The Crittendens, who live on Andy Cooper Road, want to rehabilitate the creek into one that can host fish.
They said native plants have been removed and that some have dumped into it.
“This is the first move in a process of getting culverts removed and restoring salmonberry bushes and other native plants along the edge,” Bruce Crittenden said.
“We’re hoping it will host trout or salmon.”
The creek runs year-round from an artesian well, he said.
The Crittendens settled on Cooper as a proposed name for the creek after finding evidence of the old homestead on their property, which they purchased in 1970.
They presented the committee with a petition signed by 13 people in support of the proposed name.
Homesteading family
Mary Jane Cooper, who was born in British Columbia, was the matriarch of the family, Crittenden said.

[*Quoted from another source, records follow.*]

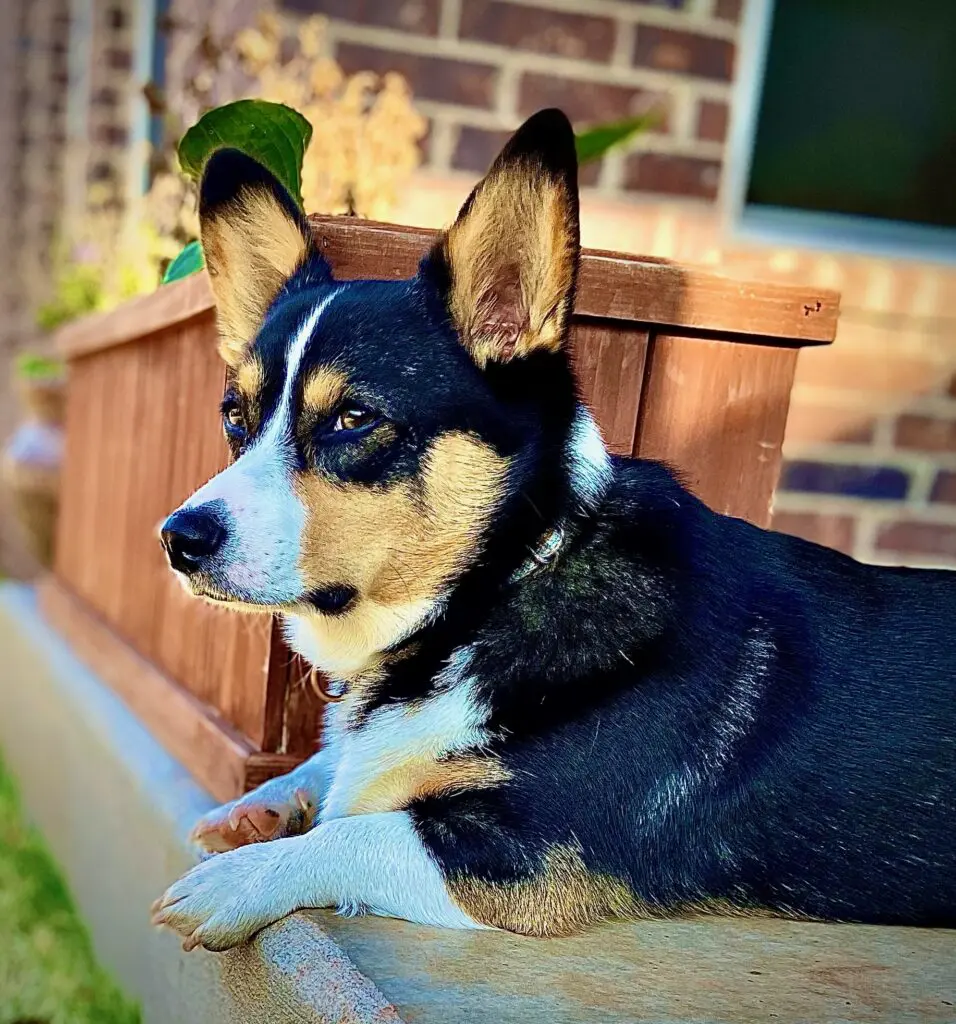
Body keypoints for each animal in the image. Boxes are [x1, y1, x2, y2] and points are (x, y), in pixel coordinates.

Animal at [151, 108, 956, 946]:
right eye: (235, 416)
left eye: (353, 418)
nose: (179, 539)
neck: (496, 589)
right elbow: (326, 770)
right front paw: (260, 805)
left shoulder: (539, 850)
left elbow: (356, 832)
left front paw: (238, 877)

He wasn’t sure which tribe she belonged to but thinks it was Tsimshian.
She married John Cooper, who was from Scotland, Crittenden said.
The area surrounding the mouth of the stream was platted in the early 1950s and was known as Paradise Bay Estates.
The Crittendens raised five children on their property, Bruce Crittenden said.
Bruce Crittenden, 69, is a retired plumber who worked in Seattle and commuted for 25 years. Janice Crittenden, 66, was a teaching assistant in the special education program at Chimacum School District.
One other Cooper Creek exists in Washington state, the state committee said. It is in Skagit County.
Other recommendations
Two other nameless places are up for appellations.
Vancouver Notch, a V-shaped pass on the southern slope of Mount Rainier in Pierce County, would be named to honor Capt. George Vancouver, who described it in his journals during a voyage in 1792.
In Grays Harbor County, a 10-acre pond along state Highway 8 at McCleary would be dubbed Wildcat Pond, named for the school mascot of nearby McCleary School.
The students at the school proposed the name.
New proposals
The panel reviewed last week three new proposals and will consider them for recommendations in May.
Hix Bay in San Juan County was originally named for Cynthia and Louis Hix, who purchased property surrounding the Shaw Island bay in 1888, the panel said.
The water body’s name has been misspelled on maps as Hicks Bay for many years.
Shaw Bay on Shaw Island in San Juan County would be reborn as Sq’emenen Bay, according to a request before the committee.
The proposed name for the bay would replace the current name with the Lummi Nation name for Shaw Island.
A creek in Thurston County would be named Shaner Creek to commemorate Melvin Shaner, who operated a business near it and worked to clean it up.